In 1800, General Napoleon Bonaparte, as the new dictator of France, began the arduous task of revising France’s outdated and muddled legal system. He established a special commission, led by J.J. Cambaceres, which met more than 80 times to discuss the revolutionary legal revisions, and Napoleon presided over nearly half of these sessions. In March 1804, the Napoleonic Code was finally approved.
It codified several branches of law, including commercial and criminal law, and divided civil law into categories of property and family.
Article 312. An infant conceived during marriage claims the husband as his father.

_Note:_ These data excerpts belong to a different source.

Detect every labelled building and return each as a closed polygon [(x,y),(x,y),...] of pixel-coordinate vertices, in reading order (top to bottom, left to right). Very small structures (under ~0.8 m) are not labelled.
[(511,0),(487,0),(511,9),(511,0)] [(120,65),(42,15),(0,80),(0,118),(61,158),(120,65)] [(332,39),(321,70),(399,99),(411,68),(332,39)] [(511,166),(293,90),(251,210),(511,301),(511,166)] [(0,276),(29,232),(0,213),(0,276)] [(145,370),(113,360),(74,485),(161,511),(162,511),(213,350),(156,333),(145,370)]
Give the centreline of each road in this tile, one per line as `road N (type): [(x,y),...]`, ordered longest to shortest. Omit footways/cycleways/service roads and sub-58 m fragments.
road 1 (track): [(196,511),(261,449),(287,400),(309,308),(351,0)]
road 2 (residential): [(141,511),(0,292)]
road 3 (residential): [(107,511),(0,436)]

The latter, nevertheless, may disavow such child, on proof that during the time which has elapsed from the three hundredth to the one hundred and eightieth day previous to the birth of the infant, he was either, by reason of absence, or by the effect of some accident, under a physical incapability of cohabiting with his wife.
Article 313. The husband shall not disavow an infant, on allegation of his natural impotence; he shall not disavow it even for cause of adultery, unless the birth has been concealed from him, in which case he shall be permitted to bring forward all the facts proper to show that he is not the father.